Em Confissões de um homem livre, Luiz Alberto Mendes revisa os anos de cadeia e investiga tudo aquilo que espera seu personagem fora das grades

Romances sobre prisão são raridade no Brasil. Se na área de não ficção ainda podemos encontrar livros como Carandiru, de Drauzio Varella, quando se trata de ficção a prateleira fica quase vazia. Num limiar entre a ficção e a autobiografia, temos volumes com as memórias de Graciliano Ramos e, mais recente, a vigorosa obra de Luiz Alberto Mendes. Com o autobiográfico, Confissões de um homem livre (Companhia das Letras),  lançado este mês, o escritor retorna ao tema do universo carcerário e produz um relato cru, violento e, muitas vezes, angustiante.

A história cobre os últimos dez anos em que o narrador cumpriu pena. Em 1994, ele já está na cadeia, em São Paulo, há 22 anos e, no regime semiaberto, trabalha fora da prisão. Acaba conhecendo uma mulher mais jovem, Irismar, com quem se casa e tem dois filhos. À espera da liberdade condicional, sonha com trabalho e uma família. Para o bandido de meia-idade, o crime já não oferece emoção, é o sentimento de derrota que o acompanha nas vezes em que fracassa em se manter recuperado. Mas não é fácil, e uma série de incidentes o lança de novo na crueldade do sistema prisional.

A vida na cadeia costuma render bons personagens. Hannibal Lecter (O silêncio dos inocentes) e Edmond Dantès (O conde de Monte Cristo), por exemplo. Já o americano Edward Bunker é o mais bem-sucedido caso de escritor-presidiário. Produziu na cadeia Fábrica de animais, talvez o melhor romance sobre o cárcere. O autor de Confissões de um homem livre percorre trajetória parecida à de Bunker. Preso na juventude, cumpriu pena por 32 anos até ser libertado, em 2004. Na cadeia, escreveu e lançou três livros de ficção. É colunista da Trip desde 2002. 

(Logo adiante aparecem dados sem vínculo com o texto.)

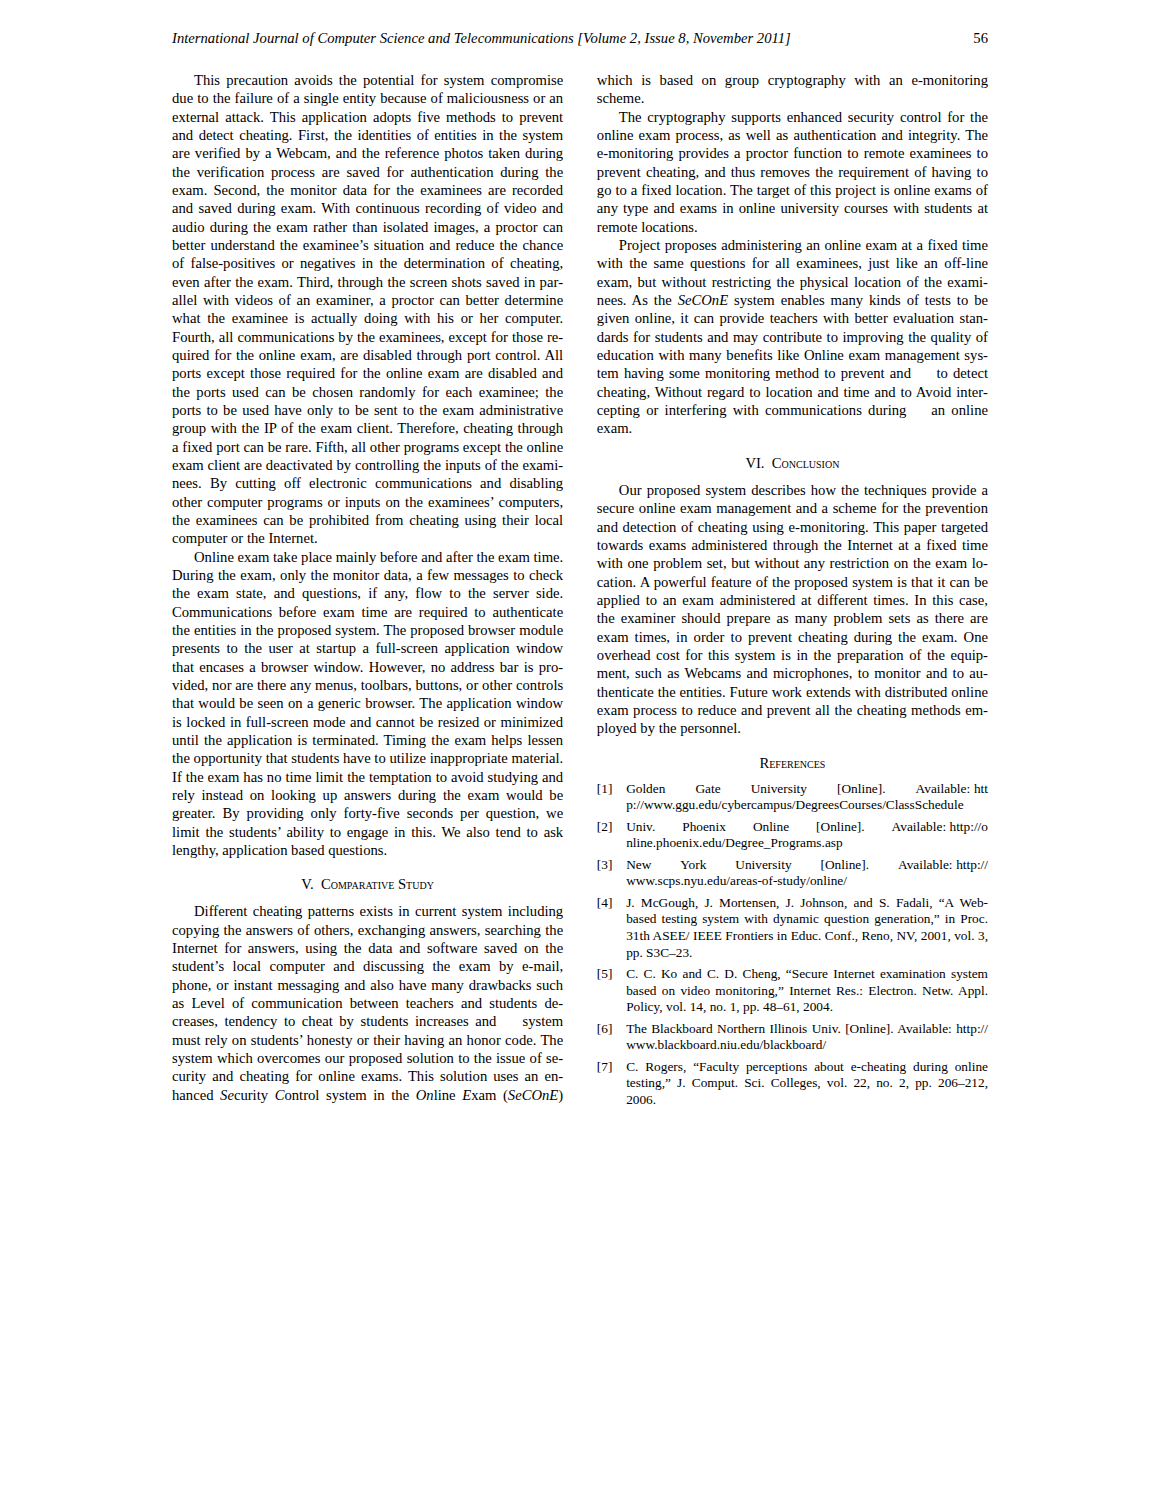International Journal of Computer Science and Telecommunications [Volume 2, Issue 8, November 2011]
56
This precaution avoids the potential for system compromise due to the failure of a single entity because of maliciousness or an external attack. This application adopts five methods to prevent and detect cheating. First, the identities of entities in the system are verified by a Webcam, and the reference photos taken during the verification process are saved for authentication during the exam. Second, the monitor data for the examinees are recorded and saved during exam. With continuous recording of video and audio during the exam rather than isolated images, a proctor can better understand the examinee’s situation and reduce the chance of false-positives or negatives in the determination of cheating, even after the exam. Third, through the screen shots saved in parallel with videos of an examiner, a proctor can better determine what the examinee is actually doing with his or her computer. Fourth, all communications by the examinees, except for those required for the online exam, are disabled through port control. All ports except those required for the online exam are disabled and the ports used can be chosen randomly for each examinee; the ports to be used have only to be sent to the exam administrative group with the IP of the exam client. Therefore, cheating through a fixed port can be rare. Fifth, all other programs except the online exam client are deactivated by controlling the inputs of the examinees. By cutting off electronic communications and disabling other computer programs or inputs on the examinees’ computers, the examinees can be prohibited from cheating using their local computer or the Internet.
Online exam take place mainly before and after the exam time. During the exam, only the monitor data, a few messages to check the exam state, and questions, if any, flow to the server side. Communications before exam time are required to authenticate the entities in the proposed system. The proposed browser module presents to the user at startup a full-screen application window that encases a browser window. However, no address bar is provided, nor are there any menus, toolbars, buttons, or other controls that would be seen on a generic browser. The application window is locked in full-screen mode and cannot be resized or minimized until the application is terminated. Timing the exam helps lessen the opportunity that students have to utilize inappropriate material. If the exam has no time limit the temptation to avoid studying and rely instead on looking up answers during the exam would be greater. By providing only forty-five seconds per question, we limit the students’ ability to engage in this. We also tend to ask lengthy, application based questions.
V. Comparative Study
Different cheating patterns exists in current system including copying the answers of others, exchanging answers, searching the Internet for answers, using the data and software saved on the student’s local computer and discussing the exam by e-mail, phone, or instant messaging and also have many drawbacks such as Level of communication between teachers and students decreases, tendency to cheat by students increases and system must rely on students’ honesty or their having an honor code. The system which overcomes our proposed solution to the issue of security and cheating for online exams. This solution uses an enhanced Security Control system in the Online Exam (SeCOnE) which is based on group cryptography with an e-monitoring scheme.
The cryptography supports enhanced security control for the online exam process, as well as authentication and integrity. The e-monitoring provides a proctor function to remote examinees to prevent cheating, and thus removes the requirement of having to go to a fixed location. The target of this project is online exams of any type and exams in online university courses with students at remote locations.
Project proposes administering an online exam at a fixed time with the same questions for all examinees, just like an off-line exam, but without restricting the physical location of the examinees. As the SeCOnE system enables many kinds of tests to be given online, it can provide teachers with better evaluation standards for students and may contribute to improving the quality of education with many benefits like Online exam management system having some monitoring method to prevent and to detect cheating, Without regard to location and time and to Avoid intercepting or interfering with communications during an online exam.
VI. Conclusion
Our proposed system describes how the techniques provide a secure online exam management and a scheme for the prevention and detection of cheating using e-monitoring. This paper targeted towards exams administered through the Internet at a fixed time with one problem set, but without any restriction on the exam location. A powerful feature of the proposed system is that it can be applied to an exam administered at different times. In this case, the examiner should prepare as many problem sets as there are exam times, in order to prevent cheating during the exam. One overhead cost for this system is in the preparation of the equipment, such as Webcams and microphones, to monitor and to authenticate the entities. Future work extends with distributed online exam process to reduce and prevent all the cheating methods employed by the personnel.
References
[1] Golden Gate University [Online]. Available: http://www.ggu.edu/cybercampus/DegreesCourses/ClassSchedule
[2] Univ. Phoenix Online [Online]. Available: http://online.phoenix.edu/Degree_Programs.asp
[3] New York University [Online]. Available: http://www.scps.nyu.edu/areas-of-study/online/
[4] J. McGough, J. Mortensen, J. Johnson, and S. Fadali, “A Web-based testing system with dynamic question generation,” in Proc. 31th ASEE/ IEEE Frontiers in Educ. Conf., Reno, NV, 2001, vol. 3, pp. S3C–23.
[5] C. C. Ko and C. D. Cheng, “Secure Internet examination system based on video monitoring,” Internet Res.: Electron. Netw. Appl. Policy, vol. 14, no. 1, pp. 48–61, 2004.
[6] The Blackboard Northern Illinois Univ. [Online]. Available: http://www.blackboard.niu.edu/blackboard/
[7] C. Rogers, “Faculty perceptions about e-cheating during online testing,” J. Comput. Sci. Colleges, vol. 22, no. 2, pp. 206–212, 2006.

Um dos presídios que o narrador frequenta é o temido Complexo do Carandiru, hoje desativado. É ali que se passam os momentos mais fortes. Entre decapitações e abusos diários, ele encontra sua redenção pessoal em um inferno ao qual poucos sobrevivem. Contados de forma seca e direta, os episódios são fortes, intensos. Alguns geram revolta pelos abusos e pela indiferença geral com a morte.  

Com uma escrita rápida e nervosa, a força de Mendes está no mundo assustador que revela.  Conhecê-lo faz da leitura uma experiência perturbadora.